第五章 陣列程式(Ivor Horton)

1 、沒有使用陣列的程式

編寫一個程式，計算十個同學的平均分（使用FOR迴圈）
記住名詞：grade count sum average

//program 5.1 Averaging ten grades without storing them 
#include<stdio.h>

int main(void)
{
    int grade = 0;
    unsigned int count =10;
    long sum = 0L;
    float average = 0.0f;

    for(unsigned  int i=0 ; i <count; ++i)
    {
        printf("Enter a grade:");
        scanf("%d",&grade);
        sum += grade;
    }
        average = (float)sum/count;
        printf("\nAverage of the ten grades entered is: %f\n", average);
        return 0;
}

沒有儲存分數，無法重複使用

試試看：使用陣列計算平均分

//program 5.2 Averaging then grades - storing values the hard way
#include<stdio.h>

int main (void)
{
    int grade0 = 0, grade1 =0,grade2 =0,grade3=0,grade4=0;
    int grade5=0,int grade6 =0,int grade7 =0, int grade8=0, int grade9=0;

    long sum = 0L; 
    float average =0.0f;

    printf("Enter the first five grades,\n")
    printf("use a space or press Enter between each number.\n")
    scanf("%d%d%d%d%d",
    &grade0,&grade1,&grade2,&grade3,&grade4);
    printf("Enter the last five numbers in the same manner.\n");
    scanf("%d%d%d%d%d",&grade5,&grade6,grade7,grade8,&grade9);

    sum = grade0+grade1+grade2+grade3+grade4+grade5+grade6+grade7+grade8+grade9;
average =(float)sum/10.f;

      printf("\nAverage of the ten grades entered is: %f\n",average);
      return 0;
}

儲存所有的分數，宣告10個整數變數來儲存分數

3、試試看：使用陣列計算平均分

使用陣列可以儲存所有要平均的分數。即儲存所有的分數，以便重複使用他們，現在重寫這個程式，計算10個分數的平均值：

//program 5.3 Averaging ten grades - storing the values the easy way
#include<stdio.h>

int main(void)
{
  int grades[10];//宣告陣列
  unsigned int count =10;
  long sum =0L;
  float average = 0.0f;

  printf("\nEnter the 10  grades:\n");

  for(unsigned int i =0; i< count ; ++i)
  {
      printf("%2u> ",i +1);
      scanf("%d", &grades[i]);
      sum += grades[i];
  }
      average = (float)sum/count;
      printf("\nAverage of the ten grades entered is: %.2f\n", average);
      return 0;
}

4、試試看：檢索元素值

現在這個程式顯示所有輸入的值，把這些值儲存在陣列中，就可以隨時用各種不同的方法訪問和處理他們。

//program 5.4 Reusing the numbers stored
#include<stdio.h>
int main(void)
{
    int grades[10];
    unsigned int count = 10;
    long sum = 0L;
    float average = 0.0f;

    printf("\nEnter the 10 grades:\n");

    for(unsigned int i = 0; i < count; ++i)
     {
        printf("%2u> ", i + 1);
        scanf("%d", &grades[i]);
        sum += grades[i];
    }
        average = (float)sum/count;

        for(unsiged int i =0; i < count; ++i)

練習題目: 從最後一行之後，接著寫出上方陣列程式一文的後續部分。 下方各行與上方的陣列程式一文無關。

附姿態關鍵點的影像
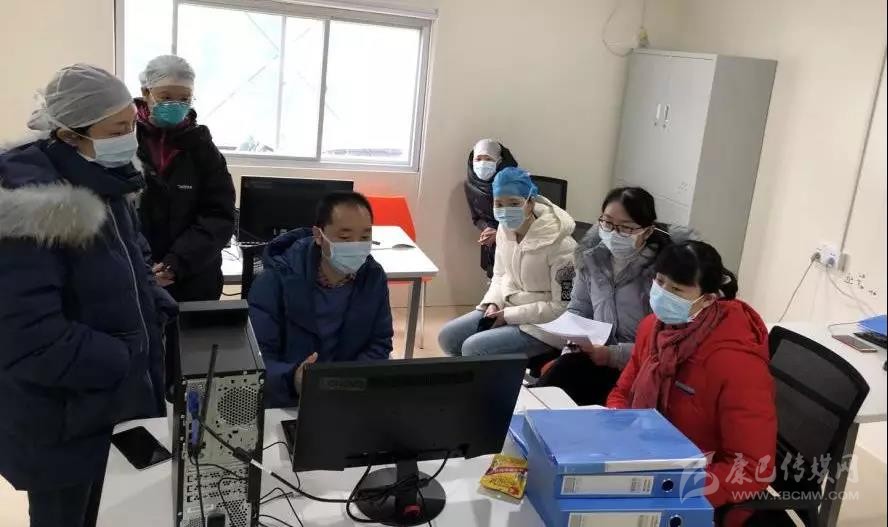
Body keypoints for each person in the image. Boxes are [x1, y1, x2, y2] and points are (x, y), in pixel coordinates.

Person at [0, 64, 175, 527]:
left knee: (112, 509)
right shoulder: (27, 205)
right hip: (61, 419)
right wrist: (123, 357)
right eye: (117, 130)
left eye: (132, 125)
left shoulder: (104, 175)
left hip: (104, 406)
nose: (130, 139)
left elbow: (132, 254)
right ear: (69, 134)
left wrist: (155, 305)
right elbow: (28, 337)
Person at [607, 241, 776, 527]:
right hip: (646, 462)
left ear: (707, 299)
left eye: (676, 290)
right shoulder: (653, 328)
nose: (662, 294)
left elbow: (751, 467)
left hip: (697, 491)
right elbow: (623, 391)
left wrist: (669, 489)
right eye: (660, 282)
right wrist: (616, 427)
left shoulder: (735, 363)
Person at [535, 187, 696, 405]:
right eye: (608, 223)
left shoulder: (662, 275)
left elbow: (664, 342)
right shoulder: (591, 259)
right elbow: (579, 308)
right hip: (595, 355)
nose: (614, 233)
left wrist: (613, 355)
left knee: (568, 382)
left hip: (638, 366)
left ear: (647, 231)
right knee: (561, 374)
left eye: (626, 228)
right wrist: (574, 341)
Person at [248, 191, 393, 408]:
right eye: (345, 238)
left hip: (349, 400)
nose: (356, 246)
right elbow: (257, 355)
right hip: (288, 401)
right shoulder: (276, 279)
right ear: (318, 235)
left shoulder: (373, 277)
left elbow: (380, 343)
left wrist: (350, 383)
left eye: (364, 238)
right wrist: (293, 378)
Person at [439, 167, 576, 358]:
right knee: (448, 337)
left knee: (473, 348)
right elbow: (500, 275)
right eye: (499, 204)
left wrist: (508, 316)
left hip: (545, 326)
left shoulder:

參考解答:
           printf("\nGrade Number %2u is %3d", i + 1, grades[i]);

        printf("\n Average of the grades entered is :%.2f\n",average);
        return 0;
}

5、試試看： 使用定址運算子

//program 5.5 Using the & operator
#include <stdio.h>

int main(void)
{
    long a =2L;
    long b =3L;
    long c =3L;

    double a =4.0;
    double d =5.0;
    double c =6.0;

    printf("A variable of type long occupies %u bytes.", sizeof(long));
    printf("\nHere are the addresses of some variables of type long: ");
    printf("\nThe address of a is: %p The address of b is: %p", &a, &b);
    printf("\nThe address of c is: &p", &c);
    printf("\n\nA variable of type double occupies %u bytes.", sizeof(double));
    printf("\nHere are the addresses of  some Variables of type double: ");
    printf("\nThe address of  d  is: %pThe address of e is: %p", &d, &e);
    printf("\nThe address of  f is: %p\n",&f);
    return 0;
}

7、試試看：使用變長陣列

但這次陣列包含的實際分數是輸入的

//program 5.7 Averaging a variable number of grades
#include<stdio.h>

int main(void)
{
   size_t   nGrades = 0;
   printf("Enter the number of grades: ");
   scacnf("%zd", &nGrades);
   int grades[nGrades];
   long sum =0L;
   float average =0.0f;
   printf("\Enter the number of grades:");

   for(size_t i =0; i< nGrades; ++i) 
   {
      printf("%2zd> ",i +1);
      scanf("%d", &grades[i]);
      sum += grades[i];
    }
      printf("The grades you entered are:\n");
      for(size_t i=0; i <nGrades ; ++i)
      {
          printf("Grade[%2zd] = %3d ", i+1, grades[i]);

          if((i+1) % 5 == 0)
          printf("\n");
      }
          average =float)sum/nGrades;
          printf("\nAverage of the %zd grades entered is : %.2f\n", nGrades. average);
  }

6、 試試看：多維陣列
對於這個應用程式，只需要輸入帽子的周長（英寸），然後，顯示帽子的尺寸。

//program 5.6 Know your hat size - if you dare....
#include <stdio.h>
#include <stdbool.h>

int main (void)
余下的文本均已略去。